Tan Tan Noodles
They say that there is medicinal value in garlic, ginger and chilies. If that is true, then this dish is a tour de force. If you have had Tan Tan Noodles before then you are aware of the assertive ‘in your face’ flavor and sinus clearing properties of this dish. Tan Tan noodles (also spelled Dan Dan noodles) originated from the Szechwan region of China. Their name refers to the pole (a tan tan) that was used to carry them through the streets and sold by food vendors. A tan tan held two pots, one for sauce, and one for noodles. The dish eventually found its way to Japan, where it is a popular ramen dish, and of course the United States where it is a Chinese restaurant staple. Like all ancient Chinese recipes, they have changed and been adapted to fit modern tastes. I’ve done some adapting myself and I have no doubt you will too, adding or subtracting seasonings to suit your own taste. For example, you can easily go meatless by substituting a vegetarian broth and including tofu or fresh vegetables. Sometimes I use Siracha instead of chili sauce, which is less oily and will give you a different texture. Some people like more broth for a soup-like consistency, while others will prefer less for a ‘spaghetti-like’ dish.
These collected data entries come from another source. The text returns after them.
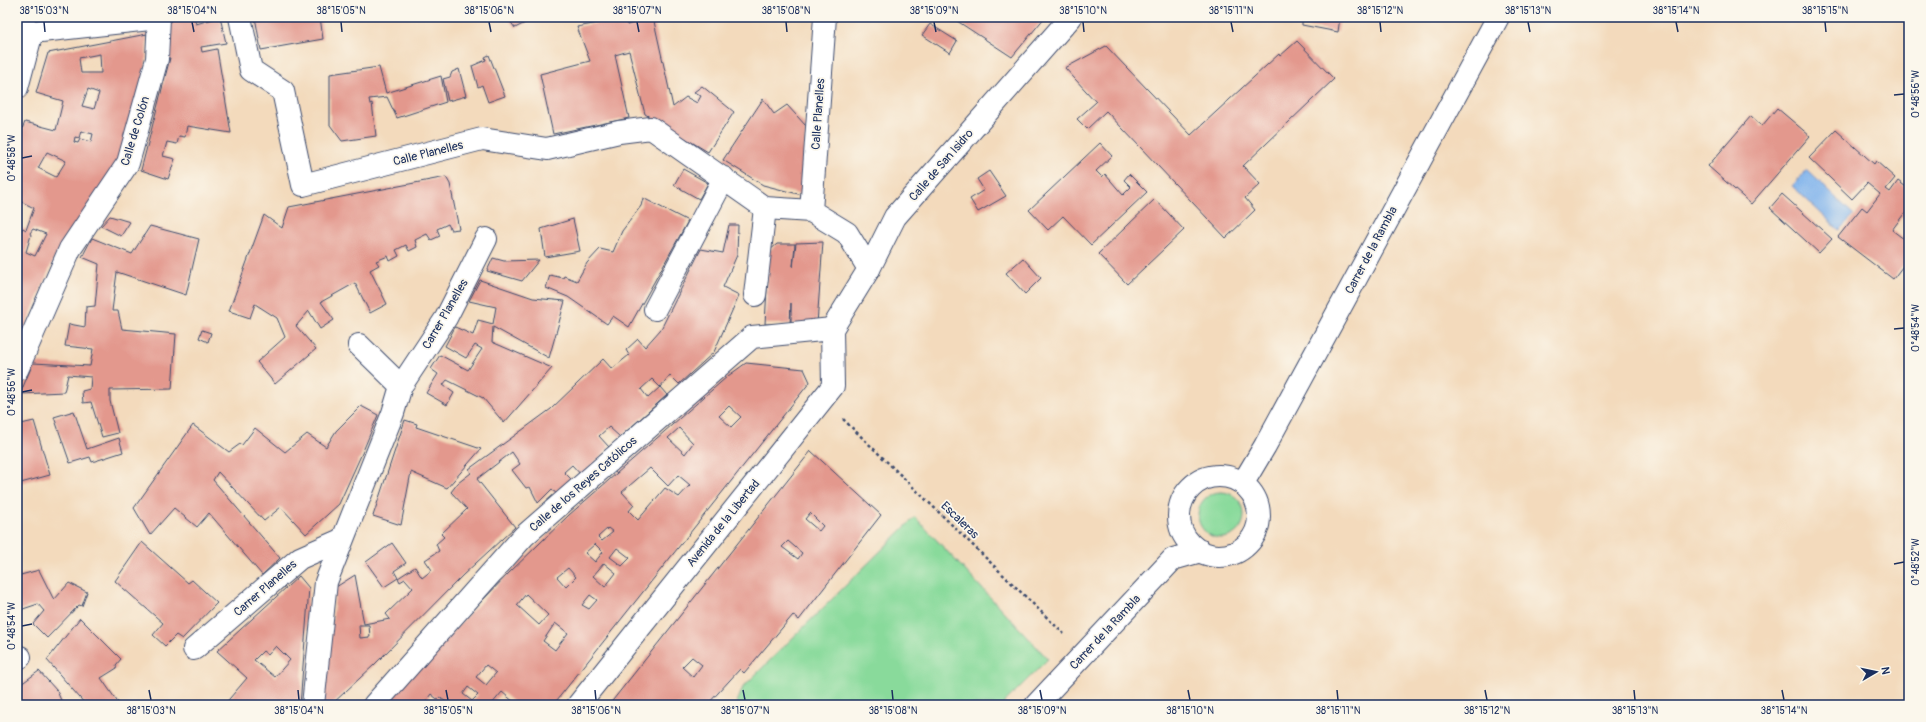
<svg xmlns="http://www.w3.org/2000/svg" width="1926" height="722" viewBox="0 0 1926 722" font-family="Pangolin,sans-serif">
  <style>
    .green { fill: #89da9b; stroke: #52847c }
    .water { fill: #7fb2ec; stroke: #4d70a5 }
    .building { fill: #e3988d; fill-rule: evenodd }
    .lines { fill: none; stroke-linecap: round; stroke-linejoin: round }
    .street-casing { stroke: #3b496c; stroke-width: 24 }
    .secondary-casing { stroke: #3b496c; stroke-width: 24 }
    .path { stroke: #3b496c; stroke-width: 2.5; stroke-dasharray: 3 3; stroke-linecap: butt }
    .street { stroke: #fff; stroke-width: 22 }
    .secondary { stroke: #fff; stroke-width: 22 }
    .ticks { fill: none; stroke: #1b2f5e; stroke-width: 1.5 }
    .labels { text-anchor: middle; stroke-width: 3.5; stroke-linejoin: round; paint-order: stroke }
    .street-label { font-size: 12px; fill: #1b2f5e; stroke: #fbf7ec }
    .neatline { fill: none; stroke: #1b2f5e; stroke-width: 1.5 }
    .ticks-label { font-size: 10px; text-anchor: middle; fill: #1b2f5e }
  </style>
  <rect width="100%" height="100%" fill="#fbf7ec"/>
  <filter id="ink" filterUnits="userSpaceOnUse"><feTurbulence type="fractalNoise" baseFrequency=".025" numOctaves="2"/><feDisplacementMap in="SourceGraphic" scale="8" xChannelSelector="R" yChannelSelector="G"/><feConvolveMatrix kernelMatrix="1 2 1 2 8 2 1 2 1" color-interpolation-filters="sRGB"/></filter>
  <filter id="wash" filterUnits="userSpaceOnUse"><feTurbulence type="fractalNoise" baseFrequency=".012" numOctaves="4" result="noise"/><feDisplacementMap in="SourceGraphic" scale="16" xChannelSelector="R" yChannelSelector="G"/><feGaussianBlur stdDeviation="0.9" result="paint"/><feColorMatrix in="noise" values="0 0 0 0 0 0 0 0 0 0 0 0 0 0 0 0 0 1.4 0 .05"/><feComposite in="paint" operator="in"/></filter>
  <g filter="url(#wash)">
    <rect width="100%" height="100%" fill="#f3dabc"/>
    <path class="green" d="M1198 515a23 23 0 1 1 46 0a23 23 0 1 1-46 0Z
      M915 517 1048 659 1002 705H736L743 687Z"/>
    <path class="water" d="M1807 170 1854 215 1839 230 1792 186Z"/>
    <g id="blocks">
      <path class="building" d="M169 17H194L196 24 220 17 226 43 201 47 202 52 217 49 231 133 187 126 185 137 179 136 177 144 167 142 163 156 175 159 168 179 141 170 170 58H167Z
        M255 17H320L323 39 261 50Z
        M507 17H537L515 28Z
        M653 17 673 107 686 97 697 103 701 96 694 92 702 86 734 112 708 152 645 114 629 51 615 55 629 118 553 134 540 74 590 61 577 27 625 18 627 25Z
        M951 17H1045L1012 57Z
        M1302 17H1340L1338 32 1302 25Z
        M930 24 957 41 950 53 922 35Z
        M147 34 146 67 124 155 51 265 17 347V235L23 228 26 230 34 208 22 202 17 208V141L25 122 56 130 63 101 36 93 48 53ZM100 54 101 73H81L79 58ZM88 89 99 93 94 109 82 106ZM81 131 93 134 91 142 80 139 78 143 74 142 75 137 79 138ZM47 152 66 161 56 177 38 168ZM33 229 46 234 35 256 26 252 31 235 30 233Z
        M1297 41 1334 79 1243 166 1260 184 1245 198 1255 210 1226 238 1106 111 1087 129 1077 119 1096 102 1065 68 1106 46 1191 135 1279 54 1280 56Z
        M489 55 505 96 488 102 482 85 478 87 472 66 486 60 485 57Z
        M379 67 386 93 441 76 446 102 397 118 387 97 369 99 370 104 372 103 376 136 342 141 330 125V74Z
        M459 69 466 96 448 101 443 79 450 77 452 72Z
        M763 99 774 114 787 105 806 126 802 195 763 185 723 160Z
        M1777 108 1810 136 1751 204 1708 166 1751 116 1762 126Z
        M1836 130 1874 164 1876 161 1895 178 1886 189 1890 192 1898 181 1909 189V207L1892 230 1909 243V258L1893 279 1838 237 1862 207 1867 211 1880 194 1867 183 1852 199 1809 158Z
        M1100 143 1112 156 1096 171 1102 177 1105 174 1123 195 1131 187 1124 180 1129 174 1147 192 1091 245 1063 216 1048 230 1029 210Z
        M683 169 708 183 699 199 674 185Z
        M989 171 1006 196 978 212 970 199 984 190 977 179Z
        M446 177 450 184 459 229 451 230 448 224 437 229 440 236 431 240 427 234 415 240 417 247 409 251 406 245 396 250 399 256 390 261 388 256 376 261 379 265 370 270 387 304 370 313 355 283 321 302 334 320 320 329 309 311 296 326 316 349 275 384 257 362 285 337 277 318 255 304 250 318 229 311 264 215 282 228 289 207Z
        M1782 194 1832 239 1819 253 1770 208Z
        M643 198 688 221 629 327 613 316 607 324 568 297 546 288 550 275 563 278 564 276 577 281 587 263 600 249 613 252 622 231 641 206Z
        M1155 199 1184 230 1127 284 1098 254Z
        M110 216 130 222 121 236 101 226Z
        M573 219 580 251 545 257 541 229Z
        M729 225H738L737 255 723 287 739 295 714 352 679 384 670 375 660 387 652 379 641 389 648 398 660 387 667 395 620 437 609 427 599 436 609 447 582 476 572 465 564 472 575 483 560 498 552 489 538 503 530 487 526 488 512 470 520 464 512 452 477 479 515 527 463 575 374 665 331 705H323L336 587 355 575 364 624 390 619 386 614 413 588 405 579 400 582 398 578 384 587 366 562 392 543 406 563 394 571 398 578 415 567 422 578 432 570 425 560 439 551 436 544 444 537 441 534 467 509 451 492 458 483 471 473 469 469 551 409 603 359 612 369 629 355 626 350 638 339 645 347 661 329 701 249 723 253ZM359 625H369L370 637 360 638Z
        M150 226 199 239 186 295 117 272 112 311H118L122 329 176 334 172 389 110 390V401L118 433 102 437 91 402 83 403 82 391 90 389 91 377 68 375 64 392 20 394 33 363 90 366 93 349 65 346 69 324 85 327 86 307 95 306 99 264 82 257 92 238 132 254Z
        M823 242 817 324H791V303L790 324H765L769 251 777 244H795L793 267 796 243Z
        M493 258 504 261 539 260 522 281 487 271Z
        M1023 258 1041 278 1025 294 1006 273Z
        M480 280 533 298 565 301 549 358 493 327 492 342 552 368 504 423 483 398 447 380 443 385 454 393 447 405 426 393 438 374 431 369 440 355 468 370 482 349 475 345 466 358 445 346 455 327 473 335 478 320 493 324 496 307 469 301Z
        M202 330 211 333 208 342 199 338Z
        M746 363 804 369 810 382 553 705H513L515 703 502 692 491 705H451L439 697 437 699 431 694 425 702 428 705H381L509 573 569 515 728 376ZM729 406 741 417 731 427 719 416ZM679 428 693 443 685 454 668 438ZM650 468 668 486 678 475 690 485 679 497 665 488 638 520 629 511 634 505 622 492ZM608 528 613 532 602 541 598 537ZM595 544 603 552 595 562 585 553ZM617 548 630 558 622 566 610 557ZM604 563 616 573 605 587 593 576ZM568 568 576 577 566 587 557 577ZM526 594 548 615 539 625 517 605ZM590 595 597 600 589 609 582 605ZM555 623 568 633 555 650 543 641ZM486 665 496 673 486 685 476 677ZM468 687 478 695 472 701 463 694Z
        M361 406 378 415 363 451 339 504 306 534 281 507 264 521 218 472 213 480 280 558 262 575 209 513 197 527 174 508 150 535 134 508 193 425 229 452 240 444 242 445 255 428 285 452 307 434 326 447 336 431Z
        M74 411 87 449 119 438 123 452 92 462 90 457 70 463 54 417Z
        M405 420 417 424 416 427 481 449 447 488 411 472 401 525 373 516Z
        M34 421 50 475 17 484V425Z
        M811 451 881 515 799 620 793 615 744 673 740 669 707 705H609ZM810 513 823 526 819 531 805 519ZM788 541 802 553 798 559 782 547ZM692 657 702 665 693 677 682 667Z
        M142 542 188 583 192 580 217 603 182 639 176 635 165 646 153 635 163 623 115 581Z
        M39 570 54 600 69 583 87 592 82 606 79 605 47 638 33 624 44 611 38 604 17 611V576Z
        M299 576 309 588 300 705H224L247 678 217 651ZM276 646 290 660 275 677 254 660 263 651 268 655Z
        M80 618 121 659 116 665 117 668 101 678 119 704 118 705H86L47 660Z
        M39 671 57 691 63 705H17V687Z"/>
    </g>
  </g>
  <g filter="url(#ink)">
    <use href="#blocks" fill-opacity="0" stroke="#3b496c" stroke-width="1"/>
    <g class="lines">
      <defs>
        <path id="street" d="M240 17 251 70 283 91 303 185 482 139 547 149 619 132 651 128 765 208 811 211
          M825 17 811 211 847 233 869 269
          M17 19 32 32 17 88
          M755 295 765 208
          M655 309 724 178
          M359 345 401 386
          M17 370 70 249 128 163 157 59 159 18 32 32
          M1179 516a40 40 0 1 1 80 0a40 40 0 1 1-80 0Z
          M1243 483 1265 446 1498 17
          M194 649 300 558 343 539 393 413 401 386 446 318 486 239
          M17 658 20 657
          M313 705 326 582 343 539
          M374 705 524 536 752 337 832 329 833 386 578 705
          M1036 705 1173 559 1201 551"/>
        <path id="secondary" d="M832 329 869 269 895 217 1071 17"/>
      </defs>
      <use href="#street" class="street-casing"/>
      <use href="#secondary" class="secondary-casing"/>
      <path class="path" d="M843 419 1064 634"/>
      <use href="#street" class="street"/>
      <use href="#secondary" class="secondary"/>
    </g>
  </g>
  <path class="ticks" d="M44 22 45 32M192 22 194 32M341 22 342 32M489 22 491 32M637 22 639 32M786 22 787 32M934 22 936 32M1083 22 1084 32M1231 22 1233 32M1380 22 1381 32M1528 22 1530 32M1676 22 1678 32M1825 22 1826 32M1894 95 1904 94M22 158 32 156M1894 329 1904 328M22 392 32 390M1894 564 1904 562M22 626 32 624M149 690 151 700M298 690 299 700M446 690 448 700M595 690 596 700M743 690 745 700M892 690 893 700M1040 690 1042 700M1188 690 1190 700M1337 690 1338 700M1485 690 1487 700M1634 690 1635 700M1782 690 1784 700"/>
  <g class="labels">
    <g class="street-label">
      <text transform="translate(818 114) rotate(-86)" y="4">Calle Planelles</text>
      <text transform="translate(135 131) rotate(-73)" y="4">Calle de Colón</text>
      <text transform="translate(428 153) rotate(-14)" y="4">Calle Planelles</text>
      <text transform="translate(941 165) rotate(-49)" y="4">Calle de San Isidro</text>
      <text transform="translate(1371 250) rotate(-62)" y="4">Carrer de la Rambla</text>
      <text transform="translate(445 314) rotate(-60)" y="4">Carrer Planelles</text>
      <text transform="translate(583 484) rotate(-41)" y="4">Calle de los Reyes Católicos</text>
      <text transform="translate(960 520) rotate(44)" y="4">Escaleras</text>
      <text transform="translate(723 523) rotate(-51)" y="4">Avenida de la Libertad</text>
      <text transform="translate(265 588) rotate(-41)" y="4">Carrer Planelles</text>
      <text transform="translate(1105 632) rotate(-47)" y="4">Carrer de la Rambla</text>
    </g>
  </g>
  <rect width="1926" height="722" fill="none" stroke="#fbf7ec" stroke-width="44"/>
  <g transform="translate(1876 672) rotate(81)" stroke="#fbf7ec" stroke-width="3" paint-order="stroke">
  <path d="M0-3L7 15L0 10L-7 15Z" fill="#1b2f5e"/>
  <text y="-6" font-size="11" font-weight="bold" text-anchor="middle" fill="#1b2f5e">N</text>
  </g>
  <rect x="22" y="22" width="1882" height="678" class="neatline"/>
  <g class="ticks-label">
    <text x="44" y="14">38°15'03"N</text>
    <text x="192" y="14">38°15'04"N</text>
    <text x="341" y="14">38°15'05"N</text>
    <text x="489" y="14">38°15'06"N</text>
    <text x="637" y="14">38°15'07"N</text>
    <text x="786" y="14">38°15'08"N</text>
    <text x="934" y="14">38°15'09"N</text>
    <text x="1083" y="14">38°15'10"N</text>
    <text x="1231" y="14">38°15'11"N</text>
    <text x="1380" y="14">38°15'12"N</text>
    <text x="1528" y="14">38°15'13"N</text>
    <text x="1676" y="14">38°15'14"N</text>
    <text x="1825" y="14">38°15'15"N</text>
    <text transform="translate(1915 94) rotate(-90)" y="4">0°48'56"W</text>
    <text transform="translate(11 158) rotate(-90)" y="4">0°48'58"W</text>
    <text transform="translate(1915 328) rotate(-90)" y="4">0°48'54"W</text>
    <text transform="translate(11 392) rotate(-90)" y="4">0°48'56"W</text>
    <text transform="translate(1915 562) rotate(-90)" y="4">0°48'52"W</text>
    <text transform="translate(11 626) rotate(-90)" y="4">0°48'54"W</text>
    <text x="151" y="714">38°15'03"N</text>
    <text x="299" y="714">38°15'04"N</text>
    <text x="448" y="714">38°15'05"N</text>
    <text x="596" y="714">38°15'06"N</text>
    <text x="745" y="714">38°15'07"N</text>
    <text x="893" y="714">38°15'08"N</text>
    <text x="1042" y="714">38°15'09"N</text>
    <text x="1190" y="714">38°15'10"N</text>
    <text x="1338" y="714">38°15'11"N</text>
    <text x="1487" y="714">38°15'12"N</text>
    <text x="1635" y="714">38°15'13"N</text>
    <text x="1784" y="714">38°15'14"N</text>
  </g>
</svg>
The only thing I insist on every time is making sure I use fresh noodles. I like fresh Chinese ‘Shanghai” style noodles that are thick and chewy. As long as you start with good noodles and taste as you go, I am sure they will turn out great. Enjoy!
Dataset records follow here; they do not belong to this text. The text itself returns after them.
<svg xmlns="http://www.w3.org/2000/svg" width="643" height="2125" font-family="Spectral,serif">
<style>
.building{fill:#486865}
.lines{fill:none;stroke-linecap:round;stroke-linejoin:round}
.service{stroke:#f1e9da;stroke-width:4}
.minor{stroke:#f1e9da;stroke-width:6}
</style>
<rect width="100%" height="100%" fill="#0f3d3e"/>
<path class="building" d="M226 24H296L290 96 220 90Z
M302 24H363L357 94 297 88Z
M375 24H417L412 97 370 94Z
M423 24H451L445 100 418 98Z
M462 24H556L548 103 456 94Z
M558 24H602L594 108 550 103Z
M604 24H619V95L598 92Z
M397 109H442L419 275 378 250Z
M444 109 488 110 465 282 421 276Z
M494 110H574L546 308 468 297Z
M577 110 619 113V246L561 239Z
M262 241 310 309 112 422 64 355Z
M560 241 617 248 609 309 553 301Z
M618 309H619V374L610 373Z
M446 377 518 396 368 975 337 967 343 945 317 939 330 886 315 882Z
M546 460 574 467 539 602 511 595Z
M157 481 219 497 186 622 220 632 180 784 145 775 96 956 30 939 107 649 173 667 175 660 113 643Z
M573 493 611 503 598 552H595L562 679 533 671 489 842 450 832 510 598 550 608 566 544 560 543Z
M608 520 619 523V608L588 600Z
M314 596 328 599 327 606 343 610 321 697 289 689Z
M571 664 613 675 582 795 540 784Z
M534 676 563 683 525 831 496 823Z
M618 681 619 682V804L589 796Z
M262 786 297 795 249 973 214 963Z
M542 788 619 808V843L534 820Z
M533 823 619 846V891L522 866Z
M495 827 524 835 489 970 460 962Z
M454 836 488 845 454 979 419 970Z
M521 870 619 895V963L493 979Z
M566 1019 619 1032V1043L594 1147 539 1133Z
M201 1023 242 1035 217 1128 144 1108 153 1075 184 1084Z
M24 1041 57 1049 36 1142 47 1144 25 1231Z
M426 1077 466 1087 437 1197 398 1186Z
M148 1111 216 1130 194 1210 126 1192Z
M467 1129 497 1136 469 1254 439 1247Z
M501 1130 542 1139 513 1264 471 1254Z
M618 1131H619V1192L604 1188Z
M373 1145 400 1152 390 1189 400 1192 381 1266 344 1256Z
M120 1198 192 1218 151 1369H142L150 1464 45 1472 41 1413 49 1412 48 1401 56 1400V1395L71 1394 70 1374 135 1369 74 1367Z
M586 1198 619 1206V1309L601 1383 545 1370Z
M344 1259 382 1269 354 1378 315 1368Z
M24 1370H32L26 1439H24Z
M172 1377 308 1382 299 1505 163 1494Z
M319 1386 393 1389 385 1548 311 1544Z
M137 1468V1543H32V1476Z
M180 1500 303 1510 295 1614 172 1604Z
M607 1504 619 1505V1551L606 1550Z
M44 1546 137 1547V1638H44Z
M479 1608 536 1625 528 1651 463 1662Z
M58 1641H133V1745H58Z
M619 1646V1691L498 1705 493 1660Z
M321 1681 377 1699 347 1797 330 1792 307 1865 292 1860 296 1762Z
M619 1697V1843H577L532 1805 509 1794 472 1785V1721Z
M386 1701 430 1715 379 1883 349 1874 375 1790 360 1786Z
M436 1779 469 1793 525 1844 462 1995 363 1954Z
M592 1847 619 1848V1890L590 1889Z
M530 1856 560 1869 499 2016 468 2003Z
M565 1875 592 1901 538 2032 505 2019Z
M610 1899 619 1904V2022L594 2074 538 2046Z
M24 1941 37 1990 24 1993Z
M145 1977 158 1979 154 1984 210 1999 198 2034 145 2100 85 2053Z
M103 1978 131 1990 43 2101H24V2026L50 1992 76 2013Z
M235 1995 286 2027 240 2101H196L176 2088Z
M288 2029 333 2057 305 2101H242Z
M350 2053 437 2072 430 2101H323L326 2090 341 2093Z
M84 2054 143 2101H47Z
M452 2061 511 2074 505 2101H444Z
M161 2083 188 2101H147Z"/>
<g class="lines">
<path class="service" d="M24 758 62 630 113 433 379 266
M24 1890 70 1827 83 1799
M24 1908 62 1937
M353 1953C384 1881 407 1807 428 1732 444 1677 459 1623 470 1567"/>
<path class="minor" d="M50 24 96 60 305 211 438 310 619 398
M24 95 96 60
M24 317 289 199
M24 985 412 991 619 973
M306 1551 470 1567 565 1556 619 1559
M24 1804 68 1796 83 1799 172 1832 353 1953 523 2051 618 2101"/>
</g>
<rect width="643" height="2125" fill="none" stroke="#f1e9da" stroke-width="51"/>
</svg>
- 4 cups Mock beef broth (see below)
- 1 pound fresh noodles
- 1 pound ground beef or pork
- 1/4 cup garlic, chopped
- 1/4 cup fresh ginger, chopped
- 4 green onions, chopped
- 1/4 cup soy sauce
- 3 tablespoons oil
- 1/2 cup sesame paste (see note)
- 1/3 cup Chinese hot chili sauce
- 4-6 tablespoons peanuts, chopped
- 32 ounces beef bouillon
- 2 pieces star anise
- 1/4 teaspoon Szechwan peppercorns
- 2-3 green onions cut into 1 inch pieces
- 3 tablespoons bean sauce
- 1-2 slices of fresh ginger
- 1/4 cup rice wine or dry sherry
Begin by preparing the mock broth. Place the bouillon along with all the other broth ingredients into a sauce pan and heat until boiling. Reduce heat and simmer for 30 minutes. Remove the ginger, anise, and green onions. Set aside. Chop the garlic, ginger, green onions and peanuts and set aside. Heat the oil in a wok and add the garlic and ginger, give a quick stir, then add the ground meat and continue to cook until it is well browned. Be careful not to let the garlic burn. When the meat is sufficiently browned, lower heat to low and add soy sauce, green onions, chili sauce and sesame paste. Continue to stir until all ingredients are combined and heated through. Remove from heat. Cook noodles according to directions on the package. Drain but do not rinse. Divide the noodle between 4-6 bowls. Divide the meat evenly and place some in each bowl. Pour the desired amount of broth over each bowl (usually ½ to 1 cup of broth depending on how you like it). Top each bowl with a spoonful of chopped peanuts and you are ready to serve.
*Note. Sesame paste is found in Asian markets. There are two different kinds so make sure to use the lighter colored one. You could also substitute tahini sauce or even peanut butter for a distinctly different flavor.